GOAL OF THE EXERCISE> Print every line of the material below exactly as it stands, but omit the pictures.

SOURCE DATA>
☆ ☆ ☆ ☆ ☆
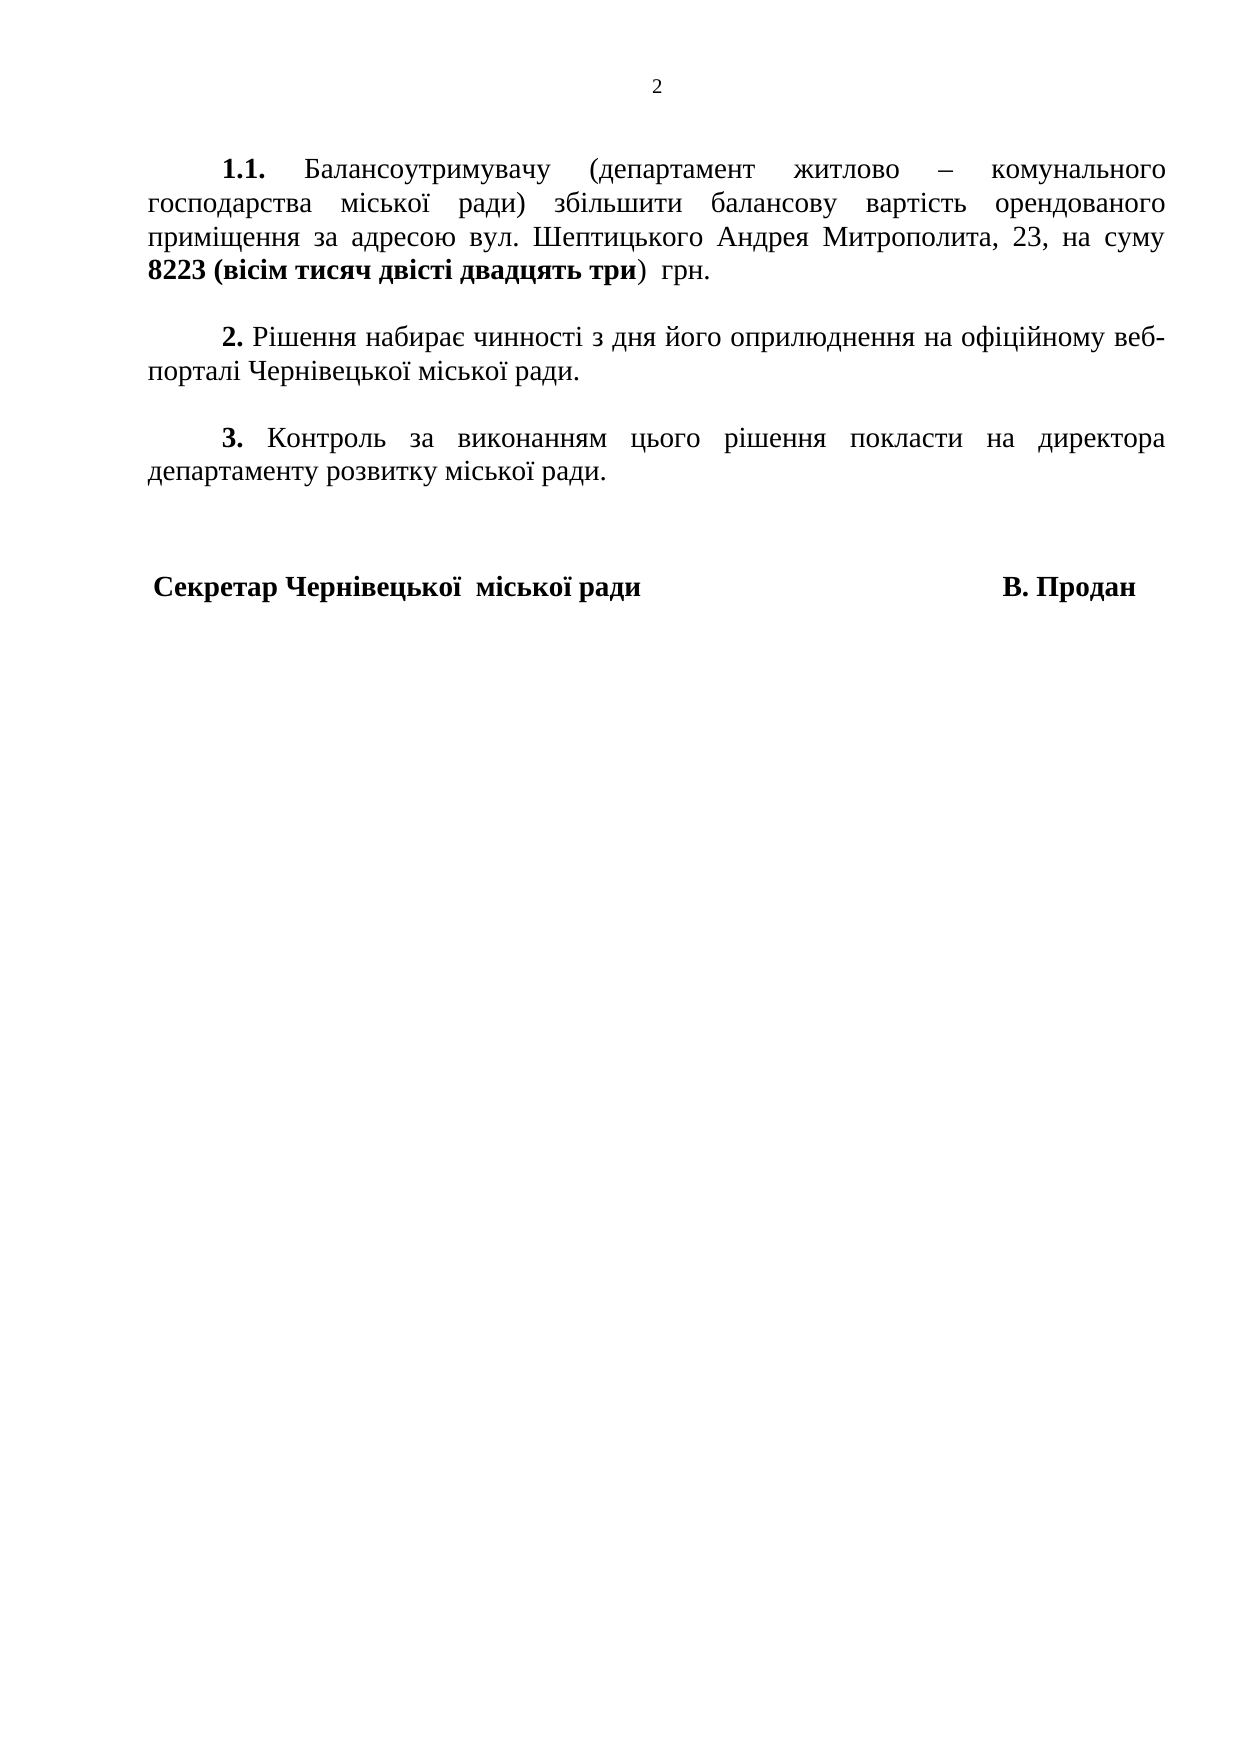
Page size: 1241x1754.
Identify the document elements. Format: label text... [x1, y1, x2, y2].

text 2. Рішення набирає чинності з дня його оприлюднення на офіційному веб-порталі Чернівецької міської ради. [148, 319, 1166, 386]
table_header В. Продан [661, 569, 1149, 606]
table_header Секретар Чернівецької міської ради [146, 569, 661, 606]
text 3. Контроль за виконанням цього рішення покласти на директора департаменту розвитку міської ради. [148, 420, 1166, 487]
text 1.1. Балансоутримувачу (департамент житлово – комунального господарства міської ради) збільшити балансову вартість орендованого приміщення за адресою вул. Шептицького Андрея Митрополита, 23, на суму 8223 (вісім тисяч двісті двадцять три) грн. [148, 152, 1166, 286]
☆ ☆ ☆ ☆ ☆
WRITTEN ANSWER>
Page size: 1241x1754.
Identify the document elements. Format: label text... [x1, y1, x2, y2].

text 2. Рішення набирає чинності з дня його оприлюднення на офіційному веб-порталі Чернівецької міської ради. [148, 319, 1166, 386]
table_header В. Продан [661, 569, 1149, 606]
table_header Секретар Чернівецької міської ради [146, 569, 661, 606]
text 3. Контроль за виконанням цього рішення покласти на директора департаменту розвитку міської ради. [148, 420, 1166, 487]
text 1.1. Балансоутримувачу (департамент житлово – комунального господарства міської ради) збільшити балансову вартість орендованого приміщення за адресою вул. Шептицького Андрея Митрополита, 23, на суму 8223 (вісім тисяч двісті двадцять три) грн. [148, 152, 1166, 286]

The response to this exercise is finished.